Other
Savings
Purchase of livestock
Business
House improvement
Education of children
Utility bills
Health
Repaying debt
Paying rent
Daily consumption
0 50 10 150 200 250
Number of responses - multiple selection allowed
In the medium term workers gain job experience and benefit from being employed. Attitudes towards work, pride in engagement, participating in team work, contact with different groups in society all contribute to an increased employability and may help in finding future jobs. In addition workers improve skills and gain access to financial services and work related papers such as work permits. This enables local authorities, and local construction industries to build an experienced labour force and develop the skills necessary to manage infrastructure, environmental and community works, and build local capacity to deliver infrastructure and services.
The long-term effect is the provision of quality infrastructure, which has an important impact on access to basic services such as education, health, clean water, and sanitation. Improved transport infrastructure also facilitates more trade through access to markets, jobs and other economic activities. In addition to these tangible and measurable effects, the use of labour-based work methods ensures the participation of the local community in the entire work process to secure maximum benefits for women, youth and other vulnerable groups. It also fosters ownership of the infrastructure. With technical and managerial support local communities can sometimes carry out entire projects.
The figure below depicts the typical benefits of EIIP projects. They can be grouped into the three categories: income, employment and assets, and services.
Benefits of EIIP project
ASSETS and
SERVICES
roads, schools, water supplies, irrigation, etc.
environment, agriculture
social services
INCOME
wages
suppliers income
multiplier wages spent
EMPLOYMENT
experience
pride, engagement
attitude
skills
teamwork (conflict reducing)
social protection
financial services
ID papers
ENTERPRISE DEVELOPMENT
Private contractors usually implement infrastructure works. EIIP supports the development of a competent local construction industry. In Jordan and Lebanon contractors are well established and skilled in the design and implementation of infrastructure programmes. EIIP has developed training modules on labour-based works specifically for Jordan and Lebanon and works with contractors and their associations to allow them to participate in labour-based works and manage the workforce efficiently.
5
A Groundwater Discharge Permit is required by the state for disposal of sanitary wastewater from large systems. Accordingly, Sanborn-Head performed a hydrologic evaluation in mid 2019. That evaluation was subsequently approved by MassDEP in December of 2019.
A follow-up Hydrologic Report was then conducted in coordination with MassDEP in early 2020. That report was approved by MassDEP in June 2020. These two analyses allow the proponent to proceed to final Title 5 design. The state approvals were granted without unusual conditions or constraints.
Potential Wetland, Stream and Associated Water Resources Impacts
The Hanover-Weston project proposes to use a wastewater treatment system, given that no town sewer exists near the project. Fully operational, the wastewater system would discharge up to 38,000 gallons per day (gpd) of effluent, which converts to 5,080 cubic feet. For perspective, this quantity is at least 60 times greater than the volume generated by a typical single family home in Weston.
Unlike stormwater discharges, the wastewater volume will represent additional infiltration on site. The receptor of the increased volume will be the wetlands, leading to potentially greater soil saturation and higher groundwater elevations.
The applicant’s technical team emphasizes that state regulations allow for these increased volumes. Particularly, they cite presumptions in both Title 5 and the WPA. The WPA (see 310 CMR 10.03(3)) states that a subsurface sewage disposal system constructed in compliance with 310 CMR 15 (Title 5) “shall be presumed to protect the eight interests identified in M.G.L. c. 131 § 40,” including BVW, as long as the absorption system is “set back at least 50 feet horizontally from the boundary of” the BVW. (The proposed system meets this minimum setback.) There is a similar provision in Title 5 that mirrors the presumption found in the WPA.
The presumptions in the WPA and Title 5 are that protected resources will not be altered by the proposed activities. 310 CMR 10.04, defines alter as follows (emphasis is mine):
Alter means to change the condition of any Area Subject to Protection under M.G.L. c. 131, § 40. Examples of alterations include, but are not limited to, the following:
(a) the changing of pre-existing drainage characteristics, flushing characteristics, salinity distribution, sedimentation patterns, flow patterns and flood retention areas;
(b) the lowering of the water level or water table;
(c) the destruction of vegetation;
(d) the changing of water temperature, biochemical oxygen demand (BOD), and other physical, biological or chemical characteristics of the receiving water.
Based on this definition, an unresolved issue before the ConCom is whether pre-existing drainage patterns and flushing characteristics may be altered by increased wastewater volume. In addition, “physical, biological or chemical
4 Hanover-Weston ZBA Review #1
▬▬▬▬▬▬▬▬▬▬
Exercise:
In this exercise, repeat all entries exactly.

Your response:
Other
Savings
Purchase of livestock
Business
House improvement
Education of children
Utility bills
Health
Repaying debt
Paying rent
Daily consumption
0 50 10 150 200 250
Number of responses - multiple selection allowed
In the medium term workers gain job experience and benefit from being employed. Attitudes towards work, pride in engagement, participating in team work, contact with different groups in society all contribute to an increased employability and may help in finding future jobs. In addition workers improve skills and gain access to financial services and work related papers such as work permits. This enables local authorities, and local construction industries to build an experienced labour force and develop the skills necessary to manage infrastructure, environmental and community works, and build local capacity to deliver infrastructure and services.
The long-term effect is the provision of quality infrastructure, which has an important impact on access to basic services such as education, health, clean water, and sanitation. Improved transport infrastructure also facilitates more trade through access to markets, jobs and other economic activities. In addition to these tangible and measurable effects, the use of labour-based work methods ensures the participation of the local community in the entire work process to secure maximum benefits for women, youth and other vulnerable groups. It also fosters ownership of the infrastructure. With technical and managerial support local communities can sometimes carry out entire projects.
The figure below depicts the typical benefits of EIIP projects. They can be grouped into the three categories: income, employment and assets, and services.
Benefits of EIIP project
ASSETS and
SERVICES
roads, schools, water supplies, irrigation, etc.
environment, agriculture
social services
INCOME
wages
suppliers income
multiplier wages spent
EMPLOYMENT
experience
pride, engagement
attitude
skills
teamwork (conflict reducing)
social protection
financial services
ID papers
ENTERPRISE DEVELOPMENT
Private contractors usually implement infrastructure works. EIIP supports the development of a competent local construction industry. In Jordan and Lebanon contractors are well established and skilled in the design and implementation of infrastructure programmes. EIIP has developed training modules on labour-based works specifically for Jordan and Lebanon and works with contractors and their associations to allow them to participate in labour-based works and manage the workforce efficiently.
5
A Groundwater Discharge Permit is required by the state for disposal of sanitary wastewater from large systems. Accordingly, Sanborn-Head performed a hydrologic evaluation in mid 2019. That evaluation was subsequently approved by MassDEP in December of 2019.
A follow-up Hydrologic Report was then conducted in coordination with MassDEP in early 2020. That report was approved by MassDEP in June 2020. These two analyses allow the proponent to proceed to final Title 5 design. The state approvals were granted without unusual conditions or constraints.
Potential Wetland, Stream and Associated Water Resources Impacts
The Hanover-Weston project proposes to use a wastewater treatment system, given that no town sewer exists near the project. Fully operational, the wastewater system would discharge up to 38,000 gallons per day (gpd) of effluent, which converts to 5,080 cubic feet. For perspective, this quantity is at least 60 times greater than the volume generated by a typical single family home in Weston.
Unlike stormwater discharges, the wastewater volume will represent additional infiltration on site. The receptor of the increased volume will be the wetlands, leading to potentially greater soil saturation and higher groundwater elevations.
The applicant’s technical team emphasizes that state regulations allow for these increased volumes. Particularly, they cite presumptions in both Title 5 and the WPA. The WPA (see 310 CMR 10.03(3)) states that a subsurface sewage disposal system constructed in compliance with 310 CMR 15 (Title 5) “shall be presumed to protect the eight interests identified in M.G.L. c. 131 § 40,” including BVW, as long as the absorption system is “set back at least 50 feet horizontally from the boundary of” the BVW. (The proposed system meets this minimum setback.) There is a similar provision in Title 5 that mirrors the presumption found in the WPA.
The presumptions in the WPA and Title 5 are that protected resources will not be altered by the proposed activities. 310 CMR 10.04, defines alter as follows (emphasis is mine):
Alter means to change the condition of any Area Subject to Protection under M.G.L. c. 131, § 40. Examples of alterations include, but are not limited to, the following:
(a) the changing of pre-existing drainage characteristics, flushing characteristics, salinity distribution, sedimentation patterns, flow patterns and flood retention areas;
(b) the lowering of the water level or water table;
(c) the destruction of vegetation;
(d) the changing of water temperature, biochemical oxygen demand (BOD), and other physical, biological or chemical characteristics of the receiving water.
Based on this definition, an unresolved issue before the ConCom is whether pre-existing drainage patterns and flushing characteristics may be altered by increased wastewater volume. In addition, “physical, biological or chemical
4 Hanover-Weston ZBA Review #1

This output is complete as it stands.